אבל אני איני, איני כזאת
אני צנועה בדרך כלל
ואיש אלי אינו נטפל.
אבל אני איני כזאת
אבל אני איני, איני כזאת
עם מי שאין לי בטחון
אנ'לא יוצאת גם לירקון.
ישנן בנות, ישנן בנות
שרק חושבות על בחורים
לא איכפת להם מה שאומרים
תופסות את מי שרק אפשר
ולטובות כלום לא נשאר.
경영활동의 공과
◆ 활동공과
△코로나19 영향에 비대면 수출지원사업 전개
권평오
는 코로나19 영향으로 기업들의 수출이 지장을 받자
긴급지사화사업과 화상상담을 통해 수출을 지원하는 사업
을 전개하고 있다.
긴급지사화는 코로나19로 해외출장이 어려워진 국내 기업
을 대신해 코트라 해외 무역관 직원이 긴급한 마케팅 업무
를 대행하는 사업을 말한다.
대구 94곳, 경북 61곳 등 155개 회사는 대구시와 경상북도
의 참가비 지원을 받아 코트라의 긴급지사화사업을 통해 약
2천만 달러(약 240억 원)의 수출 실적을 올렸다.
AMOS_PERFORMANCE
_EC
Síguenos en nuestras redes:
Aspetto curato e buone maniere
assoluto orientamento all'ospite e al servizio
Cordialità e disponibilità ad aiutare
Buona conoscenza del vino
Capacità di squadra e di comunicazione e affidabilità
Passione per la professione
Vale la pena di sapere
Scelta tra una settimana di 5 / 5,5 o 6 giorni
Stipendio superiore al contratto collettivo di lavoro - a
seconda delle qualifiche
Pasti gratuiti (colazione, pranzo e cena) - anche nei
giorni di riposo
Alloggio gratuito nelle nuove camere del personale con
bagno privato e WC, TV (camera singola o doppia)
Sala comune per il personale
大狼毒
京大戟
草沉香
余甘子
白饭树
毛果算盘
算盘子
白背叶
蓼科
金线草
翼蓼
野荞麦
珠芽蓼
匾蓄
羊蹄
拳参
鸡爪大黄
•••••
All of the material is to be given again exactly.

#### ANSWER TO THE EXERCISE:
אבל אני איני, איני כזאת
אני צנועה בדרך כלל
ואיש אלי אינו נטפל.
אבל אני איני כזאת
אבל אני איני, איני כזאת
עם מי שאין לי בטחון
אנ'לא יוצאת גם לירקון.
ישנן בנות, ישנן בנות
שרק חושבות על בחורים
לא איכפת להם מה שאומרים
תופסות את מי שרק אפשר
ולטובות כלום לא נשאר.
경영활동의 공과
◆ 활동공과
△코로나19 영향에 비대면 수출지원사업 전개
권평오
는 코로나19 영향으로 기업들의 수출이 지장을 받자
긴급지사화사업과 화상상담을 통해 수출을 지원하는 사업
을 전개하고 있다.
긴급지사화는 코로나19로 해외출장이 어려워진 국내 기업
을 대신해 코트라 해외 무역관 직원이 긴급한 마케팅 업무
를 대행하는 사업을 말한다.
대구 94곳, 경북 61곳 등 155개 회사는 대구시와 경상북도
의 참가비 지원을 받아 코트라의 긴급지사화사업을 통해 약
2천만 달러(약 240억 원)의 수출 실적을 올렸다.
AMOS_PERFORMANCE
_EC
Síguenos en nuestras redes:
Aspetto curato e buone maniere
assoluto orientamento all'ospite e al servizio
Cordialità e disponibilità ad aiutare
Buona conoscenza del vino
Capacità di squadra e di comunicazione e affidabilità
Passione per la professione
Vale la pena di sapere
Scelta tra una settimana di 5 / 5,5 o 6 giorni
Stipendio superiore al contratto collettivo di lavoro - a
seconda delle qualifiche
Pasti gratuiti (colazione, pranzo e cena) - anche nei
giorni di riposo
Alloggio gratuito nelle nuove camere del personale con
bagno privato e WC, TV (camera singola o doppia)
Sala comune per il personale
大狼毒
京大戟
草沉香
余甘子
白饭树
毛果算盘
算盘子
白背叶
蓼科
金线草
翼蓼
野荞麦
珠芽蓼
匾蓄
羊蹄
拳参
鸡爪大黄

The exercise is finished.